Nein! Das konnte unmöglich wahr sein! Die ganze harte Arbeit für nichts und wieder nichts? Er fühlte, wie sich ein kalter Klumpen in seinem Magen ausbreitete und immer größer wurde. "Gibt es nicht - Irgendwas - " begann er hilflos. "Wir werden sehen." sagte seine Mutter, "Wir machen es möglich. Nur, ich kann dir unmöglich falsche Hoffnungen machen, das verstehst du doch?"
'Oh na klar, und ob ich das verstehe! Mach' dir keine falschen Hoffnungen, wir stellen schon sicher, dass du immer wieder auf die Schnauze fällst, keine Sorge!'
Snape sagte nichts dazu. Er schwieg und versuchte, nicht zu weinen. "Ich gehe dann mal packen." sagte er schließlich und stand auf.
Er schlurfte langsam in Richtung Kerker und achtete nicht weiter auf seine Umgebung. Er dachte fieberhaft nach, wie er wohl an genug Geld kommen, könnte, um im September wieder nach Hogwarts zu dürfen. Er könnte Lucius' Sachen verkaufen. Diesen Gedanken verwarf er sofort. Das wäre eine Schnitt ins eigene Fleisch.

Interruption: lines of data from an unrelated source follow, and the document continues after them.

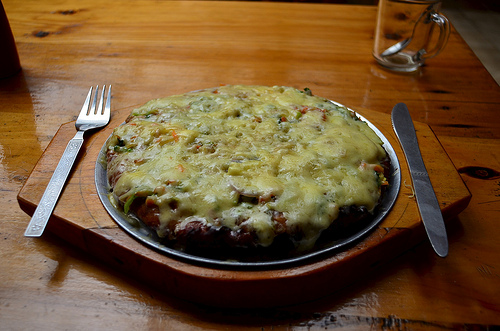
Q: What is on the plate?
A: Food.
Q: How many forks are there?
A: One.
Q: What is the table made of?
A: Wood.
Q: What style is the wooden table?
A: Rustic.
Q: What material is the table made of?
A: Wood.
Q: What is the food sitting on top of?
A: Wooden table.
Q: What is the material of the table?
A: Wood.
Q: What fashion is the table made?
A: Rustic.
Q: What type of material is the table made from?
A: Wood.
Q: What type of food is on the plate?
A: Frittata.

Als er an der Wendeltreppe vorbeikam, hörte er plötzlich leise Stimmen. Mehr aus Gewohnheit versteckte er sich in einer Nische und hörte mit großem Staunen: "Das war aber unrecht!" - "Quatsch, im Krieg sind alle Mittel erlaubt, sagt mein Vater." Das war James Potter, der andere hörte sich an wie Lupin. "Du hast vielleicht seine Karriere zerstört. Man darf nicht lügen!" wieder Lupin. Dann kam Sirius' Stimme: "Ach was, Lupin. Das sind alles Anhänger von Du-weisst-schon-wem, da kommt es auf einen mehr oder weniger nicht mehr an. Geschieht ihm ganz recht, wenn er uns bei McGonnagal anschwärzt. James darf im September nicht in die Mannschaft. Das hat er nur Dorsey zu verdanken!".
Snape hatte genug gehört. Leise zog er sich aus der Nische zurück und rannte in Richtung Slytherin-Quartiere. Unten angekommen, begann er fieberhaft seine Sachen zu packen. Währenddessen diktierte er einen Brief an Evan. "Ich komme wieder, so schnell ich kann." war der Schlußsatz.
Dann schrieb er auf, was er im Gang gehört hatte. "Kümmere dich darum. Ich weiß nicht, wenn ich wiederkomme. Wir sehen uns bei Lucius." Er versiegelte den Brief und schob ihn unter die Tür der Black-Mädchen.
Er nahm seinen Koffer und schaute sich um. Der Schlafsaal sah aus, als sei er niemals dagewesen. Dann ging er und machte die Tür fest hinter sich zu.
Unten in der Auffahrt stand Onkel Seymour mit seinem klapprigen Muggelauto. "Hallo, Partner." sagte er und nahm den Koffer. Severus setzte sich auf die Rückbank. Er drehte sich nicht noch einmal um.